A diminutive of Richard or related names, from Germanic roots meaning 'powerful ruler.'
Rikki arrives by two distinct routes that happen to converge on the same syllables. The first is as a feminine form of Rick or Ricky, which descend from Richard — a name of Old Frankish origin combining ric (ruler, power) and hard (brave, hardy). Richard was one of the dominant names of medieval England: three kings, a Lionheart, and a Shakespeare villain all wore it.
The softened, doubled-k spelling emerged in the twentieth century as a distinctly feminine adaptation, following the pattern of Bobbi, Nikki, and Terri. The second route runs through Rudyard Kipling. His 1894 story 'Rikki-Tikki-Tavi,' published in The Jungle Book, featured a brave mongoose who protected a British family in colonial India from the cobras Nag and Nagaina.

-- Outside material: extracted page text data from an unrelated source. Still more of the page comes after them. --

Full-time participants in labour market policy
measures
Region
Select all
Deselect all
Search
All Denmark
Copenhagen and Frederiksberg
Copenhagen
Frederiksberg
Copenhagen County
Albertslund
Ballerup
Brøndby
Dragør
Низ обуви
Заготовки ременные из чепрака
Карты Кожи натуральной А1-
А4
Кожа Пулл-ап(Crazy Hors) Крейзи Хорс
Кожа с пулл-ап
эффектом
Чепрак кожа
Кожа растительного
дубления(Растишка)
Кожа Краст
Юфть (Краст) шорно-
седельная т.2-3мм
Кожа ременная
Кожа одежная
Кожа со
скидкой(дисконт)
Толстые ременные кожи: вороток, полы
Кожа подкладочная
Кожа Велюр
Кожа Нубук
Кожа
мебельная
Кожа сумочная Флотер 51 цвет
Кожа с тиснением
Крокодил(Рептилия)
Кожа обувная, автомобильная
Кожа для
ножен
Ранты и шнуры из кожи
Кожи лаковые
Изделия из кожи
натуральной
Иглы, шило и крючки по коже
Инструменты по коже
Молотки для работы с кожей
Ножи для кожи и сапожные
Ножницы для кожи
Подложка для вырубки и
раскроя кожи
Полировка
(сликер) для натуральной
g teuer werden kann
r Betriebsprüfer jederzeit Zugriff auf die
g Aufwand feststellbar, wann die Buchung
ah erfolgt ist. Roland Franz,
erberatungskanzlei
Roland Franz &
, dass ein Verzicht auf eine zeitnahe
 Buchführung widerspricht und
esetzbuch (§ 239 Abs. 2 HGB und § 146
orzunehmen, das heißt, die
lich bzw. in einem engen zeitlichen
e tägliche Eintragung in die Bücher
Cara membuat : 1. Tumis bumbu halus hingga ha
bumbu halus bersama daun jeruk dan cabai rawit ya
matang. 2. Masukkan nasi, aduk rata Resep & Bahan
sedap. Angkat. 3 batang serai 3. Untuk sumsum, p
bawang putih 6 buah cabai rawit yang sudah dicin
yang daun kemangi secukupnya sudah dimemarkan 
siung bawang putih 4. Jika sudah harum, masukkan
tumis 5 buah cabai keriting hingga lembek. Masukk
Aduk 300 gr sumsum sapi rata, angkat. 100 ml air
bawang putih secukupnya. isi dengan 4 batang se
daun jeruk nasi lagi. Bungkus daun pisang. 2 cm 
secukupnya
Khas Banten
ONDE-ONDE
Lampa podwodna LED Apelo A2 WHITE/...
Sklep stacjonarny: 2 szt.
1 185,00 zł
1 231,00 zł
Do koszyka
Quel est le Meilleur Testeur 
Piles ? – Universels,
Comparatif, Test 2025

Kipling's mongoose took his name from the sounds mongooses make — a chatterings and battle-cries — and the story became one of the best-loved animal tales in the English language, giving the name an association with quick-witted courage and fierce protectiveness. In the latter half of the twentieth century, Rikki found particular purchase in American pop culture. Singer-songwriter Rikki Rocket of Poison fame, the Steely Dan classic 'Rikki Don't Lose That Number,' and countless characters in film and television reinforced the spelling as vibrant and a touch rebellious. Today Rikki reads as confidently retro — a name from the cassette-tape era that has aged into something genuinely characterful, suggesting someone with both warmth and edge.